Are there metrics of nonnegative Gaussian curvature on these surfaces? Let $\Sigma$ be a compact surface of genus $g \geq 1$ and having $r \geq 1$ boundary components. Are there metrics of nonnegative Gaussian curvature on $\Sigma$? If $\Sigma$ were closed, then the Gauss Bonnet theorem implies that no such metrics exist, except for the flat torus ($g = 1$).
 A: There do indeed exist such metrics. The idea is that any compact surface with nonempty boundary can be smoothly immersed in the plane, and hence in $S^2$, and so you can get a metric of constant Gaussian curvature $+1$ by pulling back the Riemannian metric on $S^2$ under the immersion. What I say is true as long as $\Sigma$ is orientable, an assumption that I believe you are using too, so I will proceed with that assumption. (One could do the non-orientable case too by immersion into the projective plane).
Your surface $\Sigma$ can be obtained from a regular polygon $P \subset \mathbb R^2$ with $4k$ sides, $k \ge 1$, by indexing the sides in some order, choosing a pairing of the even-indexed sides, and then, for any pair of even-indexed sides $E,E'$, choosing a gluing diffeomorphism $E \leftrightarrow E'$ that reverses counter-clockwise orientation. 
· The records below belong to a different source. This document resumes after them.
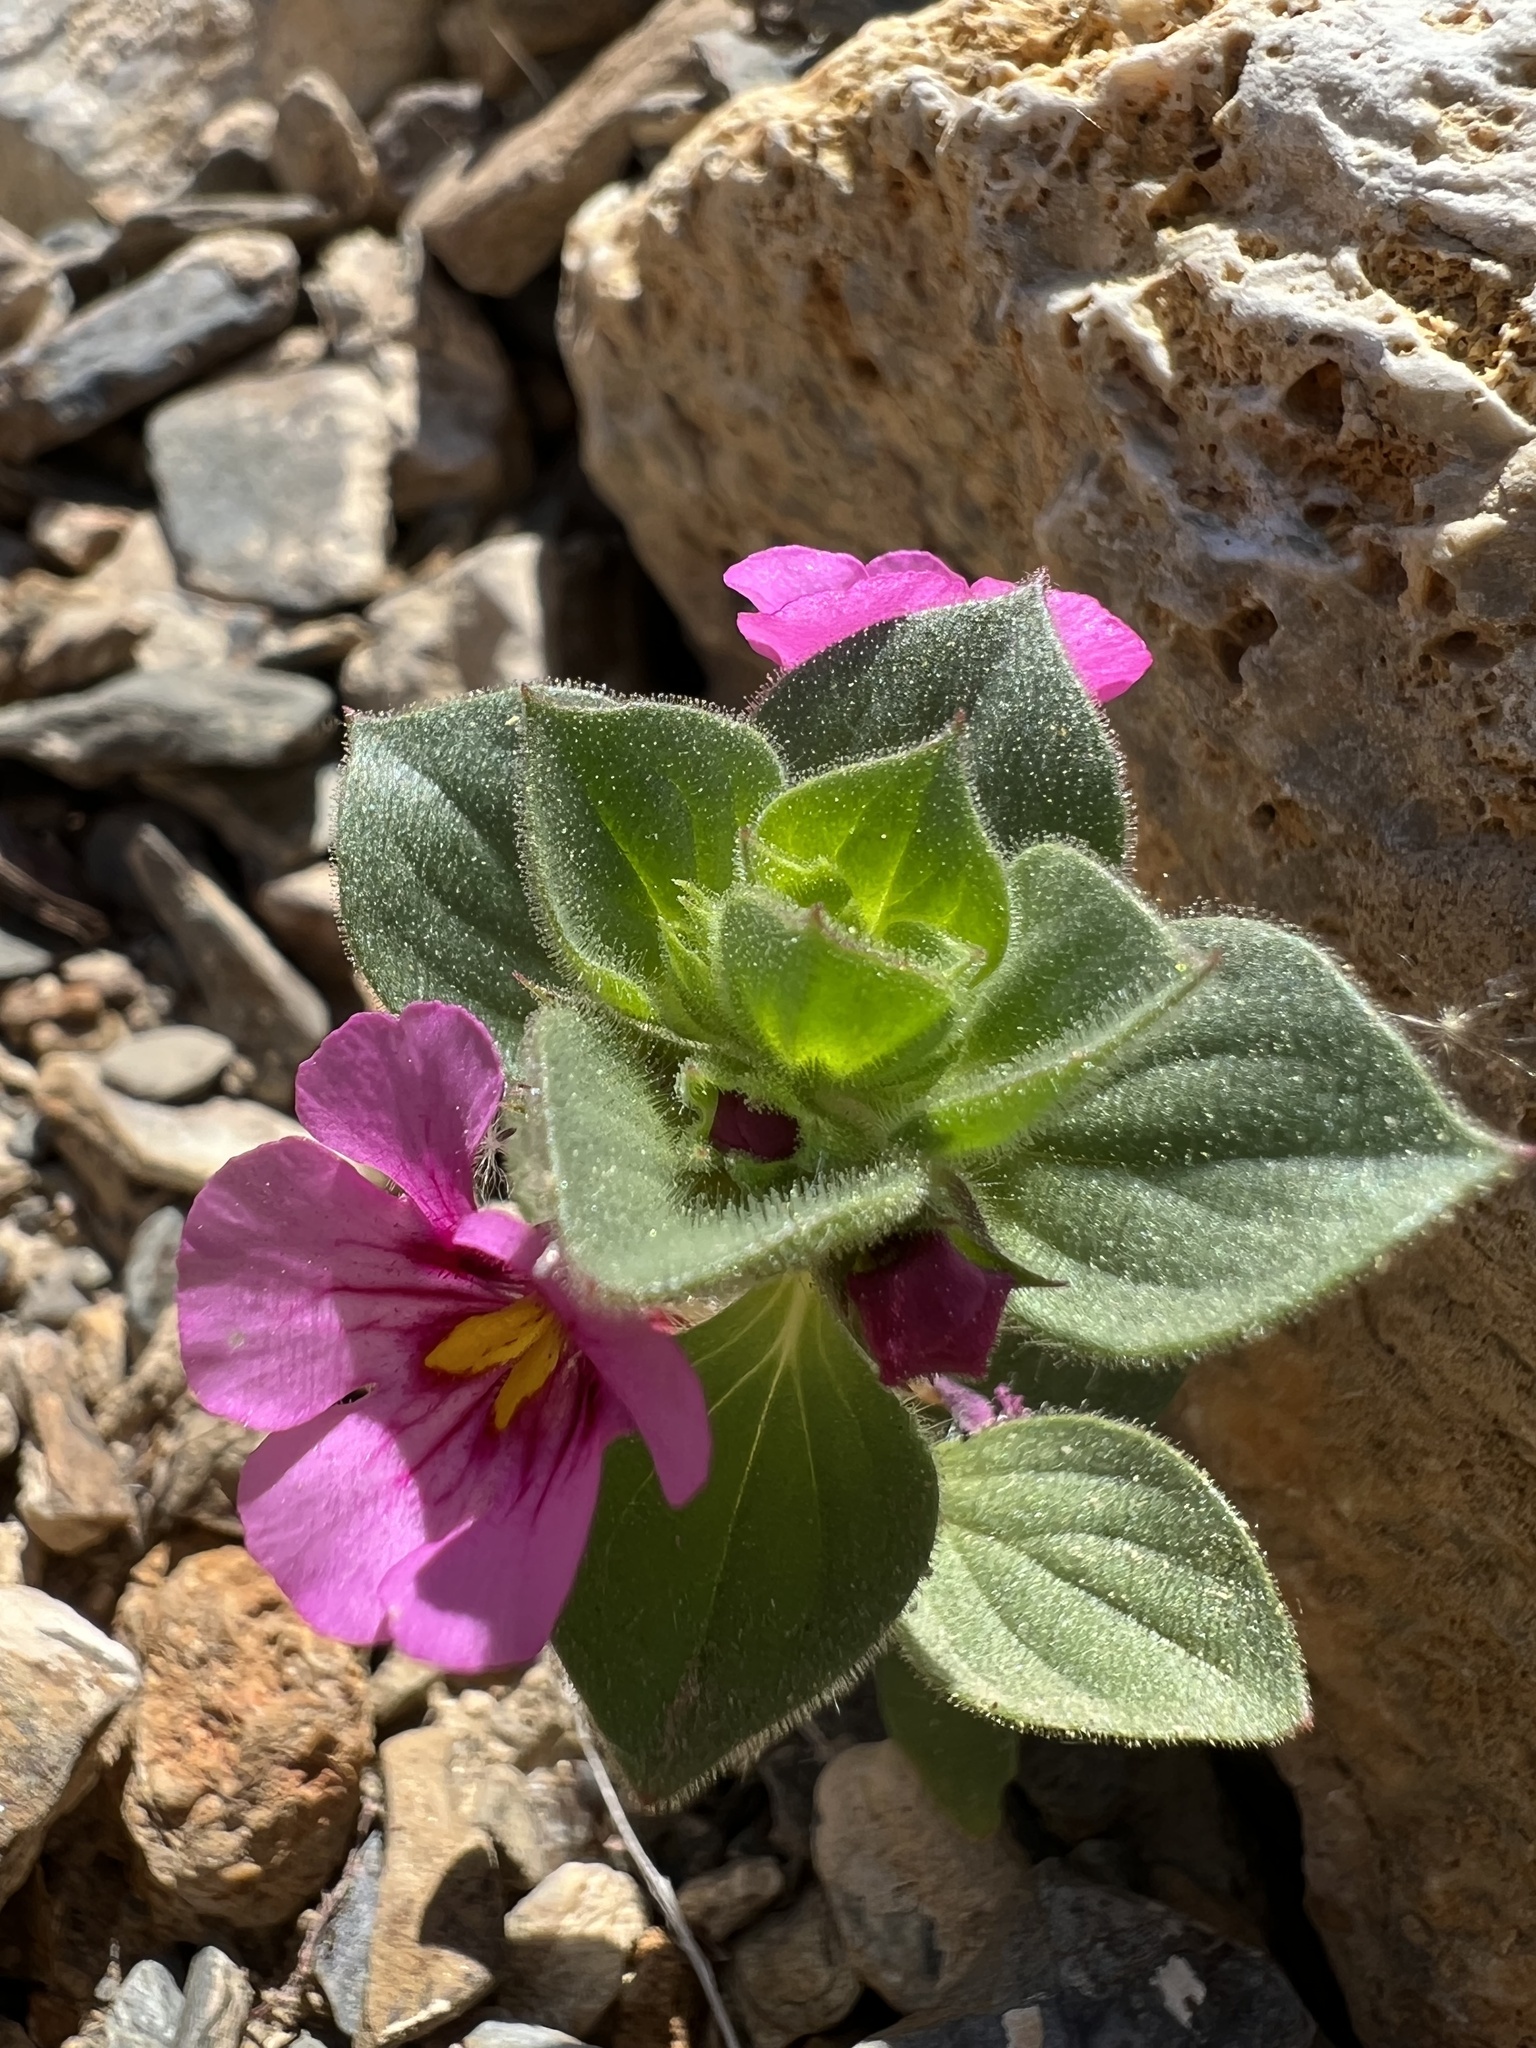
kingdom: Plantae
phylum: Tracheophyta
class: Magnoliopsida
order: Lamiales
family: Phrymaceae
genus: Diplacus
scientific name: Diplacus bigelovii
For instance, think of the torus as obtained by identifying opposite sides in the usual fashion, but before doing the identifications first truncate the corners to get an octagon; the resulting identifications of the even-indexed opposite side pairs of that octagon gives a one-holed torus, $g=1$, $r=1$.
So then, instead of actually identifying a certain side pair $E,E'$ of $P$, instead use a smooth embedding $[0,1] \times [0,1] \hookrightarrow \mathbb R^2$ so that the image of this embedding intersects $P$ along $[0,1] \times 0 \approx E$ and $[0,1] \times 1 \approx E'$ (the existence of this smooth embedding uses the assumption that the gluing diffeomorphism $E \leftrightarrow E'$ reverses counterclockwise orientation). This gives a topological immerison of $\Sigma$ which is smooth except at each corner of $P$, but a bit of smoothing will iron out the corners.
A: Here's a different answer using conformal deformations.
First observe that the Gauss--Bonnet theorem for a compact surface $(M^2,g)$ with boundary states that
$$ 2\pi\chi(M) = \int_M K\,d\sigma + \oint_{\partial M} k\,ds , $$
where $k$ is the geodesic curvature of the boundary.  In particular, there is no reason to expect that the Euler characteristic obstructs the existence of a metric of nonnegative Gaussian curvature unless you also require that the boundary is (weakly) convex.
Next observe that if $\hat g = e^{2u}g$, then
\begin{align}
 e^{2u}K_{\hat g} & = K_g - \Delta_g u, \\
 e^u k_{\hat g} & = k_g + \partial_n u,
\end{align}
where $\partial_n$ is the outward-pointing unit normal (with respect to $g$).  In particular, if $u$ is the solution of the Dirichlet problem
$$ \begin{cases}
    \Delta_gu = K_g, & \text{in $M$}, \\
    u = 0, & \text{on $\partial M$} ,
   \end{cases} $$
then the metric $e^{2u}g$ will be flat (the boundary condition is irrelevant here; I just give an example where you know there exists a unique smooth solution, provided $\partial M\not=\emptyset$).  In other words, you can conformally deform $any$ compact surface with boundary to have Gaussian curvature identically zero.
Most interestingly, Osgood, Philips and Sarnak proved [Extremals of determinants of Laplacians, Theorem 1(c)] that given a compact surface $(M^2,g)$ with boundary, there is a unique (up to homothety) conformally related metric $e^{2u}g$ with Gaussian curvature identically zero and boundary of constant geodesic curvature.